Пляска смерти | страница 47



И все же ни один режиссер не воплотил обе эти идеи полностью; вероятно, ближе всего подошел к этому Джеймс Уэйл в своем стильном фильме “Невеста Франкенштейна”, в котором экзистенциальные горести чудовища (юный Вертер с болтами в шее) сводятся к гораздо более земным, но эмоционально куда более сильным: Виктор Франкенштейн соглашается и создает женщину.., но той не нравится монстр. Эльза Ланчестер, которая выглядит как королева диско поздних лет, орет дурным голосом, когда он пытается к ней прикоснуться, и мы вполне сочувствуем монстру, громящему проклятую лабораторию.
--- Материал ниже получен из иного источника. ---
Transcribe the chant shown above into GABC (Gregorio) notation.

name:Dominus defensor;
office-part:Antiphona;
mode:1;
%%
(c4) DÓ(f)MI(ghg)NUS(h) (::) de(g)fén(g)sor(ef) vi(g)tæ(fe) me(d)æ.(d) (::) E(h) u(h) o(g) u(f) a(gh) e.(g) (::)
Грим для Бориса Карлоффа в оригинальной звуковой версии “Франкенштейна” создавал Джек Пирс; это он сотворил лицо, столь же знакомое нам всем (хотя и менее благообразное), как лица дядюшек и двоюродных братьев в семейном фотоальбоме: квадратная голова, мертвенно-бледный, слегка вогнутый лоб, шрамы, винты, тяжелые веки. “Юниверсал пикчерс” скопировала грим Пирса, но когда английская студия “Хаммерс филмз” в конце 50-х – начале 60-х годов снимала свою серию фильмов о Франкенштейне, была использована другая концепция. Возможно, вариант не такой вдохновенный, как оригинальный грим Пирса (в большинстве случаев Франкенштейн “Хаммера” очень похож на несчастного Гэри Конвея в “Я был подростком-Франкенштейном”), но у обоих вариантов есть нечто общее; хотя в том и другом случае на чудовище страшно смотреть, в нем есть что-то такое печальное, такое жалкое, что наши сердца устремляются к нему, и в то же время мы отшатываемся в страхе и отвращении note 55.

Как я уже отмечал, большинство режиссеров, обращавшихся к Франкенштейну (за исключением тех, кто снимал исключительно юмористические картины), осознавали эту дихотомию и пытались ее использовать. Найдется ли режиссер с душой настолько остывшей, что ему никогда не хотелось, чтобы монстр спрыгнул с горящей ветряной мельницы и затолкал факелы в глотки невежественных тупиц, которые из кожи лезут, чтобы его прикончить? Сомневаюсь. Если такой и существует, то это поистине жестокосердый человек. Но не думаю, чтобы хоть один режиссер сумел передать весь пафос ситуации, и нет такого фильма о Франкенштейне, который вызывал бы у зрителя слезы с той же легкостью, как заключительная сцена “Кинг-Конга”, где гигантская обезьяна сидит на вершине Эмпайр Стейт Билдинг и отбивается от самолетов, словно от доисторических птиц родного острова. Подобно Иствуду в спагетти-вестерне Леоне, Конг – архетип архетипа. В глазах Бориса Карлоффа, а позже – Кристофера Ли мы видим ужас, когда чудовище осознает себя чудовищем; у Кинг-Конга, благодаря удивительным спецэффектам Уиллиса О'Брайена, он написан на всей морде гигантской обезьяны. В результате получается почти живописное полотно одинокого умирающего чужака. Это один из лучших образцов величайшего слияния любви и ужаса, невинности и страха – слияния, эмоциональную реальность которого лишь наметила, лишь предположила в своем романе Мэри Шелли. Я полагаю, что она поняла бы точнейшее замечание Дино де Лаурентиса о великой привлекательности подобной дихотомии и согласилась бы с ним. Де Лаурентис говорил о собственном незабываемом римейке “Кинг-Конга”, но мог бы сказать то же самое и о несчастном монстре: “Никто не плачет, когда гибнут Челюсти”. Что ж, мы действительно не плачем, когда умирает чудовище Франкенштейна – но аудитория рыдает, когда Конг, этот заложник из более примитивного и романтического мира, падает с Эмпайр Стейт, – но при этом, возможно, мы испытываем отвращение к самим себе за свое чувство облегчения.